Which is why high end food like stews are so advantageous. I think a lot of people are playing like they did in previous alphas where you could live on low tier foods like baked potato and corn bread. Try to do that in A18 and you will get sick a lot.
^ This. I've not put any points yet into Master Chef, as I found a few recipes that I could manage shortly out of the gate in my first couple of days of exploration. That said, I've been cooking those recipes when I can, and I LOVE the way the mechanic currently works, because
A) Cooked meals (not just random pseudo-ingredients or side dishes like corn bread and baked potatoes) offer a significantly increased benefit from a satiation and stamina-restoration standpoint. As such, one needs to consume fewer of those items (often just a single serving) in order to maintain viability in the broken-down world.
B) This means that my canned food becomes an emergency-only backup plan (or in the case of things like chili-dogs, an ingredient). I've gotten dysentery exactly twice, and I just let it "run its course", so to speak. If I'm dealing with a situation where I am concerned that food poisoning would SERIOUSLY impact my quality of life (I'm away from home, max stamina is WAY low, etc), then I can pop a can of Sham, chili, chicken, lamb or beef...and reap lesser benefits rather than risk food poisoning.
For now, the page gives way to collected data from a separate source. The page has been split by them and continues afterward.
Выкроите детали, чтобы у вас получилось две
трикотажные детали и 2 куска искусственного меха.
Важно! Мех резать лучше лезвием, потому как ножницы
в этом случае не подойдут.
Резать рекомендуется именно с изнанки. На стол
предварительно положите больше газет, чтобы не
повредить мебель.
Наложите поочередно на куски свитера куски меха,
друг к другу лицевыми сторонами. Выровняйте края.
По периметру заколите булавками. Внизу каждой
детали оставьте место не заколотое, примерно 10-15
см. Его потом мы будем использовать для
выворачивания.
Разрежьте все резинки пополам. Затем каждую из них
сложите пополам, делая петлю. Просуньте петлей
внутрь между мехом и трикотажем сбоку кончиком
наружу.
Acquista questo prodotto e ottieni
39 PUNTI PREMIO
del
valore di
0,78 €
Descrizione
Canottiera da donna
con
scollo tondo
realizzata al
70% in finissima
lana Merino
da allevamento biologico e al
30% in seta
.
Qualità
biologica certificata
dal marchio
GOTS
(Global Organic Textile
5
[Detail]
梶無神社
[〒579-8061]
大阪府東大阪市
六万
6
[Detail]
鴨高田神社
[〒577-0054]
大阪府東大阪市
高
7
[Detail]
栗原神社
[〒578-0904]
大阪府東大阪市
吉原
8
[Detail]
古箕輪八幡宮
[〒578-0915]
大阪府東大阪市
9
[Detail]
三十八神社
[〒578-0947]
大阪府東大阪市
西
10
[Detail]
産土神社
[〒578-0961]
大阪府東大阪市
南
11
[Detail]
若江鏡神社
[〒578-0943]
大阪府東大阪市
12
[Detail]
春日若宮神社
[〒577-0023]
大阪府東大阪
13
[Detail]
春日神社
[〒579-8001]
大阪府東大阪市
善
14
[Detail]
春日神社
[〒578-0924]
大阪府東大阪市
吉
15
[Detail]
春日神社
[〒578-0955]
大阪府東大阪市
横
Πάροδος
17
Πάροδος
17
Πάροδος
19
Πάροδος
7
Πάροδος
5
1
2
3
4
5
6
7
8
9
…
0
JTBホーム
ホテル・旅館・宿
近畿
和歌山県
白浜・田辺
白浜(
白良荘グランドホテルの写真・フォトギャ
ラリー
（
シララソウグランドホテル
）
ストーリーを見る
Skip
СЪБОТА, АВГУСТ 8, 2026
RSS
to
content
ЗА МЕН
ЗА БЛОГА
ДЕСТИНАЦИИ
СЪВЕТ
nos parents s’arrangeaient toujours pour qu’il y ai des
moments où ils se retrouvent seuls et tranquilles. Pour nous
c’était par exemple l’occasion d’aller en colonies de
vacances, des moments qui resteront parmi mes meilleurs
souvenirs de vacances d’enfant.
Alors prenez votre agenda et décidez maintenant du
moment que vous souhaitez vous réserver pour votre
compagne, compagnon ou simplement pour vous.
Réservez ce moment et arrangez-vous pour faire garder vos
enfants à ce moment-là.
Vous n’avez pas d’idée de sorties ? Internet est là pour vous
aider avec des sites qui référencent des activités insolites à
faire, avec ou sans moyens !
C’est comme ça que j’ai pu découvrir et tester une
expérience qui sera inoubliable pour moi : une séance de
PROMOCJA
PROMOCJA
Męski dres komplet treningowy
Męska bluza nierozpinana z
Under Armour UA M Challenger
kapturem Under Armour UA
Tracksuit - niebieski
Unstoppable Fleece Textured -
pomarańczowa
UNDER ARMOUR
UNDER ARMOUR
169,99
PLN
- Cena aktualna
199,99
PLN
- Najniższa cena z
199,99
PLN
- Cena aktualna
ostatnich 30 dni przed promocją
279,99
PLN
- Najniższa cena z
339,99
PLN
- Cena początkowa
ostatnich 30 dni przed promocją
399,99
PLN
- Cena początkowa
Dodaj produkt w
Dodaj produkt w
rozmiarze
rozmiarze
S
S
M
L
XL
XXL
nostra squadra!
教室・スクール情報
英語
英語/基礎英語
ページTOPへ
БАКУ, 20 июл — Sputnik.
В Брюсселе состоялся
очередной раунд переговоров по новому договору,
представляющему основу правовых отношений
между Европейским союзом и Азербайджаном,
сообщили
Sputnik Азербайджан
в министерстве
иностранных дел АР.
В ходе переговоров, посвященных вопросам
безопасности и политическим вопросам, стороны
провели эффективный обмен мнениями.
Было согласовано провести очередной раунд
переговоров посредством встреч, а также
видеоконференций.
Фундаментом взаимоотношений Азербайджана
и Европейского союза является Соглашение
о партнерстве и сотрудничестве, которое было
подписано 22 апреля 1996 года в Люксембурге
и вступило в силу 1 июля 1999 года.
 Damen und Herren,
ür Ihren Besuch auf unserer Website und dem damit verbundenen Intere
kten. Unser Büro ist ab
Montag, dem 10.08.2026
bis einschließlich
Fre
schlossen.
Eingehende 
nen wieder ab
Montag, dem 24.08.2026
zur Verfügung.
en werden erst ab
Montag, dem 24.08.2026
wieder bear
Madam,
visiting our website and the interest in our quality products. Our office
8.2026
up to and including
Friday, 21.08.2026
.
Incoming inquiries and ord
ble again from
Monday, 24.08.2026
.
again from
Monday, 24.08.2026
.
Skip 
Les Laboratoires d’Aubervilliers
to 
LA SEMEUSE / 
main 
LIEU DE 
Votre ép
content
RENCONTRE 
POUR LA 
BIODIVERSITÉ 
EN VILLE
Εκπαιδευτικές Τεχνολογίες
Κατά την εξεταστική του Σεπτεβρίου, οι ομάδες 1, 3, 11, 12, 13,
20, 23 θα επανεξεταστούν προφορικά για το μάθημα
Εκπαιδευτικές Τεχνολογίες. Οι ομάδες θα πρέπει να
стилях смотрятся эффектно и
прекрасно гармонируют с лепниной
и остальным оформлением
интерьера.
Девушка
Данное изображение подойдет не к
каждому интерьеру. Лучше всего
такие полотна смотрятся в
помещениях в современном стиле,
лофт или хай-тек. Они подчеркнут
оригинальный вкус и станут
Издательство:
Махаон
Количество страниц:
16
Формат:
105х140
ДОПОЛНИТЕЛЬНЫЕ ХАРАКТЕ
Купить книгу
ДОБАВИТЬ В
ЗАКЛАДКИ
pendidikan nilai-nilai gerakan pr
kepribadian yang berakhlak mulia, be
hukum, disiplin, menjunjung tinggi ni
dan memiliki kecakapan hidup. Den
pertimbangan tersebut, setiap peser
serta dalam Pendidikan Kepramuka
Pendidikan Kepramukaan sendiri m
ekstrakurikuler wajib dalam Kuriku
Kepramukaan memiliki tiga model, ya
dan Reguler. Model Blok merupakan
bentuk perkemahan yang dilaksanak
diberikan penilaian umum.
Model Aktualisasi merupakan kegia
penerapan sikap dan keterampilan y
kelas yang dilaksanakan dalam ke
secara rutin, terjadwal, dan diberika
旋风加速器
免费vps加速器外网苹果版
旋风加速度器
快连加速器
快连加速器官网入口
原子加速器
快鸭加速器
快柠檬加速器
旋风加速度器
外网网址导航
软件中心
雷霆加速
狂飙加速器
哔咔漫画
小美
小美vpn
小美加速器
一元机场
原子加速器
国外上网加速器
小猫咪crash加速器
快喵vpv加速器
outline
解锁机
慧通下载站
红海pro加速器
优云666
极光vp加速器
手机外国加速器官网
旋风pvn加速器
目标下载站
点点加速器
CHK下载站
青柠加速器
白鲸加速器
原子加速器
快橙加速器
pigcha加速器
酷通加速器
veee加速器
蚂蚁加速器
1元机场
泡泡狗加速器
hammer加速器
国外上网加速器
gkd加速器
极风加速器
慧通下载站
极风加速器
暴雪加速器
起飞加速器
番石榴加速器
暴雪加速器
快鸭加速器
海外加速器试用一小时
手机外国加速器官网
C) This, and the knowledge that further expansion and recipes are coming to the cooking skill, makes me plan--actually
plan--what I do with my foodstuffs. I don't just grab the first thing available to me in order to curb thirst or hunger. I plan out meals I can cook. I plan out which canned items I want to carry along in case of emergencies as I'm exploring. It gives me a reason to
hold on to canned goods, either to use in better recipes, or to have a CYA backup food supply in my inventory as I explore.
This is a new point of challenge. New risk vs. reward. Personally, I enjoy it. Sure, it'd be nice if there were a way to cure it. Maybe TFP could tweak the vitamins to "bolster" digestion so that it speeds up the healing process of dysentery in a similar fashion to the way that antibiotics now work to remove infection...that way it's still not an insta-cure, but you're not wasting vitamins unnecessarily.
Just my two cents. I'm loving A18 on nearly every front.